Una settimana cruciale per i due colossi del Dragone che, proprio a partire dal 25 aprile, hanno annunciato – proprio in seguito “ai recenti cambiamenti di regole e tariffe commerciali globali” – degli “aggiustamenti di prezzo” per la clientela americana, ” giustificati dall’aumento delle spese operative. Una dinamica innescata dai dazi stellari del 145% applicati alla Cina, gli unici a non essere stati temporaneamente revocati nell’ambito dello stand-by di 90 giorni scattato poco dopo l’annuncio del nuovo regime.

A partire dal 2 maggio, inoltre, l’amministrazione Trump ha eliminato anche l’esenzione ‘de minimis’ negli Stati Uniti, escamotage particolarmente amato dai player della moda a basso costo perché consentiva l’ingresso di beni di valore inferiore a 800 dollari senza dazi. La misura, che finché era in vigore permetteva dunque alle piccole importazioni di entrare nei Paesi federati senza tariffe doganali o controlli approfonditi, era da tempo malvista dal presidente Trump tanto quanto cara agli gli e-tailer, che sui prodotti a basso costo hanno costruito il proprio business model.

I contraccolpi di questo nuovo panorama ostile nei confronti dei player della fascia low cost (ma non solo) non hanno mancato di ripercuotersi subito sulle performance finanziarie delle due società tra i consumatori statunitensi, la cui fiducia – riporta l’agenzia di stampa – è scesa al minimo storico degli ultimi cinque anni. L’inflazione al consumo, intanto, sarebbe già in atto e promette di continuare a crescere.

Voci estratte.
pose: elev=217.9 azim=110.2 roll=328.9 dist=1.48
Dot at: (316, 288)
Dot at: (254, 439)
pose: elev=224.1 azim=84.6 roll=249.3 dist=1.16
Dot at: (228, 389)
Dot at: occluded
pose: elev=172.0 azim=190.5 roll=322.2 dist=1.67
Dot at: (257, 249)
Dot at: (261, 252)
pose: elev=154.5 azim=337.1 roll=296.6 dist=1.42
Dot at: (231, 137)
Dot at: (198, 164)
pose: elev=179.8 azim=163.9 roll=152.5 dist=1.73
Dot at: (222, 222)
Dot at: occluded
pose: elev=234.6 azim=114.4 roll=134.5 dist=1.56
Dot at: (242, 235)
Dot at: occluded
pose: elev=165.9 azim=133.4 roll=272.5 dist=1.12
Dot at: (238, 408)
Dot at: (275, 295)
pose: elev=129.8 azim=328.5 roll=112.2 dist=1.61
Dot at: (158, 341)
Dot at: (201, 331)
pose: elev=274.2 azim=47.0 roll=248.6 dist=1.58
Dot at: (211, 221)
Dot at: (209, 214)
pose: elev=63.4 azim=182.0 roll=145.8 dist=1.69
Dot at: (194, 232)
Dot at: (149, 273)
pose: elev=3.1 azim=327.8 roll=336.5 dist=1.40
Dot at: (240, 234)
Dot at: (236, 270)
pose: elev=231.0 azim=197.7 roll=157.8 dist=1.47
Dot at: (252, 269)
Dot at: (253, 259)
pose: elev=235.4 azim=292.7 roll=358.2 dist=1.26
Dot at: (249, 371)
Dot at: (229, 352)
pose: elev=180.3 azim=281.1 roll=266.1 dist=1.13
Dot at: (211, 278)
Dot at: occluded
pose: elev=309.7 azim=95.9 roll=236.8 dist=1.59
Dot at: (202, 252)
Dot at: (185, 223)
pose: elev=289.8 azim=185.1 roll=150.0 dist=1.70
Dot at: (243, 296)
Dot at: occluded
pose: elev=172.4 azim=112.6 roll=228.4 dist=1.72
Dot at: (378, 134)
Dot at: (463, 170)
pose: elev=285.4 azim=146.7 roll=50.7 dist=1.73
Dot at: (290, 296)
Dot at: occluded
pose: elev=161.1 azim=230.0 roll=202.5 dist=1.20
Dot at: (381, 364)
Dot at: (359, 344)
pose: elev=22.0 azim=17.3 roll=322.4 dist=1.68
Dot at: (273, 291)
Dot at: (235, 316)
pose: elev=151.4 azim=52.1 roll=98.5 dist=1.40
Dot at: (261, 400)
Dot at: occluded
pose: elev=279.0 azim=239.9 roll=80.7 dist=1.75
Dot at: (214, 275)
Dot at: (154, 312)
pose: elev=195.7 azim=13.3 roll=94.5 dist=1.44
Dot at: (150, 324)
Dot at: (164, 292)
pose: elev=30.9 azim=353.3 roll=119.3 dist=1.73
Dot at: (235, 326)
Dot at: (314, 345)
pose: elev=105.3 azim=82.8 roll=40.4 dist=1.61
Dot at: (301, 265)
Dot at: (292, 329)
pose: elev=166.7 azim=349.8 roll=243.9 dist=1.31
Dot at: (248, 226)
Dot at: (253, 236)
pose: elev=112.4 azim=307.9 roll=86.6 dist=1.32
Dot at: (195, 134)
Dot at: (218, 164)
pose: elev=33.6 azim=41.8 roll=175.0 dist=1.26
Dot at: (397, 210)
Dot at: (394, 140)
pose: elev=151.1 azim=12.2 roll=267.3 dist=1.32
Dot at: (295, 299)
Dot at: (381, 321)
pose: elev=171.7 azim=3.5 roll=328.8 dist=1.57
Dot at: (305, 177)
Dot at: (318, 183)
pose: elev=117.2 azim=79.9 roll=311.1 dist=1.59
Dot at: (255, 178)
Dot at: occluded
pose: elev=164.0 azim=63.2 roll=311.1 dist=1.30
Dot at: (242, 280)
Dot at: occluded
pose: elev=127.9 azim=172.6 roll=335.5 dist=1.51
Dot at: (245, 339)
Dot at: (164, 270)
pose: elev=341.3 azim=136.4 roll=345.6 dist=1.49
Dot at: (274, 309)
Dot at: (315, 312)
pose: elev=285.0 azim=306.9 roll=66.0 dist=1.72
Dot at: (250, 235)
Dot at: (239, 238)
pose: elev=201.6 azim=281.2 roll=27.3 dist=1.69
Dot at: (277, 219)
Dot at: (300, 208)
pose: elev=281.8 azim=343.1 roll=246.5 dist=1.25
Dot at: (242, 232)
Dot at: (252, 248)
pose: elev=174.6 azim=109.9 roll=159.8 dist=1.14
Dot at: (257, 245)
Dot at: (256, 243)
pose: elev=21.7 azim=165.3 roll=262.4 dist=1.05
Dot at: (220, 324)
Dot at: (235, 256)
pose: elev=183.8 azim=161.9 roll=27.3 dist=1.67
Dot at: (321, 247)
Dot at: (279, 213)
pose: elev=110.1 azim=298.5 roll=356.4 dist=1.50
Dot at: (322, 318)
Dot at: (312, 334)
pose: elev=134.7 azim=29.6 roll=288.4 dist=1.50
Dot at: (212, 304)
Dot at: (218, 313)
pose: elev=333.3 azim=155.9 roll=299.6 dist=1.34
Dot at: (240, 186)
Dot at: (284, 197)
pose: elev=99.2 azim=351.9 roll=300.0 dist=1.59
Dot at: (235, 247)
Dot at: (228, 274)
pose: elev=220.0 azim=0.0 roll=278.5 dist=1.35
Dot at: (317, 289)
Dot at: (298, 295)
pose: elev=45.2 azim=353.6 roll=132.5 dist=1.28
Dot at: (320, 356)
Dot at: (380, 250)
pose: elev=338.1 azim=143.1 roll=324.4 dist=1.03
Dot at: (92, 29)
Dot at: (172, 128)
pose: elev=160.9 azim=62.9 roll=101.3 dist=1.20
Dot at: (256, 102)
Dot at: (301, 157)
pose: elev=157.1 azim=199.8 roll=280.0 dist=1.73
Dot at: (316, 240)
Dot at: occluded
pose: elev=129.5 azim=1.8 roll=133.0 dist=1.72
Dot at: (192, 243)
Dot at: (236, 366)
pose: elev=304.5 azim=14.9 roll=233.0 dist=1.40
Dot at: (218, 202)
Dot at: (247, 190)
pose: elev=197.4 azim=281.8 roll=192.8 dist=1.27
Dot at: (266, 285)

Testo dell'esercizio.
Per favore, ripeti per intero il testo sui dazi americani, senza modificare nulla. Le righe non hanno alcun legame con il testo.

Esercizio svolto.
Una settimana cruciale per i due colossi del Dragone che, proprio a partire dal 25 aprile, hanno annunciato – proprio in seguito “ai recenti cambiamenti di regole e tariffe commerciali globali” – degli “aggiustamenti di prezzo” per la clientela americana, ” giustificati dall’aumento delle spese operative. Una dinamica innescata dai dazi stellari del 145% applicati alla Cina, gli unici a non essere stati temporaneamente revocati nell’ambito dello stand-by di 90 giorni scattato poco dopo l’annuncio del nuovo regime.

A partire dal 2 maggio, inoltre, l’amministrazione Trump ha eliminato anche l’esenzione ‘de minimis’ negli Stati Uniti, escamotage particolarmente amato dai player della moda a basso costo perché consentiva l’ingresso di beni di valore inferiore a 800 dollari senza dazi. La misura, che finché era in vigore permetteva dunque alle piccole importazioni di entrare nei Paesi federati senza tariffe doganali o controlli approfonditi, era da tempo malvista dal presidente Trump tanto quanto cara agli gli e-tailer, che sui prodotti a basso costo hanno costruito il proprio business model.

I contraccolpi di questo nuovo panorama ostile nei confronti dei player della fascia low cost (ma non solo) non hanno mancato di ripercuotersi subito sulle performance finanziarie delle due società tra i consumatori statunitensi, la cui fiducia – riporta l’agenzia di stampa – è scesa al minimo storico degli ultimi cinque anni. L’inflazione al consumo, intanto, sarebbe già in atto e promette di continuare a crescere.